Let me preface this a bit – I work at a law school. Unlike most other groups at a university, where the laptop ownership rate might be very high but the “actually carry laptop to class” rate might be quite a bit lower, just about every law student owns a laptop, and uses it in class.
Also, first year classes (1L) are almost always large, lecture-style sessions. Even the faculty that are most steeped in the socratic method, calling out students randomly, can ask any one student a question only so often when there might be 80 students in a room (that’s about what our 1L classes are like). So a student has to know his or her stuff, but the opportunity to drift off now and then over a 1.5 hour class is non-trivial.
Therefore, the question of laptops in classrooms is rather magnified for law classes, and is a touchy subject at times with law faculty. Basically, the concern is that students are surfing the web and, depending on how broad one wishes to draw the lines, simply tempted to distraction via the web. The temptation alone is too much. There has been much subjective opinion that generally argues that laptops and web access is bad. There has been a bit of anecdotal commentary about how laptops might be better than they are worse. And there have been two recent articles about how, at the least, the advantages outweigh the disadvantages. You’ll find my blog entries with links to the articles here and here.
Many faculty at several law schools have asked their respective technology groups about blocking internet access during class. The gist is that it’s controversial.
Yesterday, a 1L came to me with a rather interesting idea. Basically, some way of either blocking internet access during class via a “blacklist”-style system based on who is enrolled in what class and when that class meets or allowing access but monitoring what students are doing.
Please read on – this post is getting a bit long for the front page, but please read on…
The intriguing part of this idea is that it’s actually very feasible. Blocking a wireless signal from getting into a room is extremely difficult if not impossible. The signal will leak in, someone will get on, and even just setting up a system for turning the closest access points on and off would be tough. In theory, this blacklist method would work by utilizing a user’s hardware address – each network device has a unique one. Machines are already put into a little “fake” web space where a user has to authenticate onto the network. At that point, the system could compare the hardware address with a student ID. Then look up that student ID against our class roster database, and either grant or deny access.
An alternative format would be to go through all of that verification and identification scheme, but allow access and then monitor activity. Did the student go to Facebook? Do much IM traffic? Etc.
Both would be opt-in by the faculty. We would not do this across the board (that’s the proposal by the student with whom I was speaking).

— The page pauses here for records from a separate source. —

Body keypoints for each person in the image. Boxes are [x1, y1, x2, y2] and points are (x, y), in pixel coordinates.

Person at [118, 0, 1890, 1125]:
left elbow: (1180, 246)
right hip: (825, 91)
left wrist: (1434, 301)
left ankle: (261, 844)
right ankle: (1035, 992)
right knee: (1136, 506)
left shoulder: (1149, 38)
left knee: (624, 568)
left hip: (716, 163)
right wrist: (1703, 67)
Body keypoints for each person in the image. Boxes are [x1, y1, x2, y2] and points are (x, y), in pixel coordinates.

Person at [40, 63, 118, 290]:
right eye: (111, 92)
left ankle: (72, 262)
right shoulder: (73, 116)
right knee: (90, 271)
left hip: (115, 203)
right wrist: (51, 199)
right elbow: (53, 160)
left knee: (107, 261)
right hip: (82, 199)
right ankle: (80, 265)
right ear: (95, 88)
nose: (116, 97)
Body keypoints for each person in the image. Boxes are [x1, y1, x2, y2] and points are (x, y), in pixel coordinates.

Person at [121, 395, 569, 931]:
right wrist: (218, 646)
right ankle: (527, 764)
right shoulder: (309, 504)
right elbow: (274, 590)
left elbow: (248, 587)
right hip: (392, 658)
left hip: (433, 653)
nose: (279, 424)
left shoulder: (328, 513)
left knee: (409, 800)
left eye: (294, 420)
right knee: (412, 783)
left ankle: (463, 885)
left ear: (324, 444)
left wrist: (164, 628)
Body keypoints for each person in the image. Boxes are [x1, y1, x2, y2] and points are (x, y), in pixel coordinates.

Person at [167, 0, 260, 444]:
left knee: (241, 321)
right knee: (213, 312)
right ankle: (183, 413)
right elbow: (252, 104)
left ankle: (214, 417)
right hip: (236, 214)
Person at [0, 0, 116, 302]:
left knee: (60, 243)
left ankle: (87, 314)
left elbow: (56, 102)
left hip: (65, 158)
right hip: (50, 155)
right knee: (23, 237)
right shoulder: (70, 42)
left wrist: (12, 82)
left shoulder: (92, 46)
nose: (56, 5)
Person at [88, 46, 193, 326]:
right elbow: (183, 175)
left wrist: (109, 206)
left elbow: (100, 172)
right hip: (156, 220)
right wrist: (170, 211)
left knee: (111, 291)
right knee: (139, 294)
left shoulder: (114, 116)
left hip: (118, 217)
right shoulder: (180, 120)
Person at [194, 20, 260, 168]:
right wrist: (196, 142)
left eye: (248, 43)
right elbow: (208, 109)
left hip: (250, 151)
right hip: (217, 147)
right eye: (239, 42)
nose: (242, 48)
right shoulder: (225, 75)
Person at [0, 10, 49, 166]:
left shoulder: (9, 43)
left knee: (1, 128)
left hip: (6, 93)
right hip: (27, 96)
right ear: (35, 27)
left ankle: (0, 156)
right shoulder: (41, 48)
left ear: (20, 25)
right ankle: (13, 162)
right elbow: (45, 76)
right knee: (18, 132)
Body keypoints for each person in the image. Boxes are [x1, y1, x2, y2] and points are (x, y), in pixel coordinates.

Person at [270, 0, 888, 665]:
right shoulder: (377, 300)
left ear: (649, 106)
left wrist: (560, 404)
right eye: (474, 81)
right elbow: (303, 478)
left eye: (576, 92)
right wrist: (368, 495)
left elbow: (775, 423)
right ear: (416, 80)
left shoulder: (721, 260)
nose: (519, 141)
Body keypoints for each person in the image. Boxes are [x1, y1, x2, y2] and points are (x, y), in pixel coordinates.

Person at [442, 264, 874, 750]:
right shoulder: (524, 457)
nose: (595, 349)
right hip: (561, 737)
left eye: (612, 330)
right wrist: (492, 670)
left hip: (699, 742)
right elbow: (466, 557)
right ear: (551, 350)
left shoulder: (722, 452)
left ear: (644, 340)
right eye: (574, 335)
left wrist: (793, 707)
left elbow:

The first model is actually relatively palatable to me (note that palatable is different than appealing. I’m not sure any scenario in which we could turn off internet access is a good one to offer). One perspective is that students should not have distractions during class. However, I don’t think it’s the real benefit. As law students graduate and move into their professional lives, they will be in situations where they are expected to provide undivided attention in a formal environment. Admittedly, a classroom is not “formal” when compared to meeting a client at a firm. But it’s a place where a student could be reasonably expected to pay full attention. Also, while there would be an outcry, turning off access is very different than monitoring activity.
The second option is a bit scary. The argument is that faculty could see which students, specifically (so the students are identified in some kind of report) are doing what. They could then let the student know that they are aware of it and feel that it might be detrimental to his or her grade. Or perhaps make a general announcement to the entire class that there has been a lot more traffic to Facebook or whatever than there should be (defining “should” would be a nightmare for my department, by the way).
The benefit of this second scenario, in the eyes of the 1L with whom I was speaking, is that this forces students to self-monitor. Even before getting a warning, just knowing that there is some tracking will make them think about why they do this or whether to look up some reference online. This is even more relevant to their professional careers, as that is exactly what they would have to do. They would be in a meeting, perhaps as a new associate that is one of several in that meeting, and have to discipline themselves to not go online and mess around and give full attention to the client. Also, in theory, the firm might track their internet use anyway.
My theory is that this would be abused by the faculty (and that students would come with flaming torches to my office). Every faculty member would start using it and at even a single use of Facebook in class would start deducting participation points without even warning the students first. Maybe this wouldn’t happen right away. Maybe faculty could be convinced to use it more judiciously and interactively. But I feel that there is too much room for abuse.
And, of course, while the 1L might be right and it could be great…what if my admittedly pessimistic view turns out to be true? Isn’t the possibility of my being right far scarier? Perhaps enough to not even consider that option? But what if that option springs forth from the proposal to do a “simple” blacklist control system?
Note that neither scenario prevents students from going out and getting broadband cards or anything like that. But if they want to go that route, then more power to them. Also note that I’m not advocating for this in general – I’d much rather work on students self-monitoring even in a completely open environment and faculty learning to work with a laptop-heavy class environment. But it was an interesting conversation.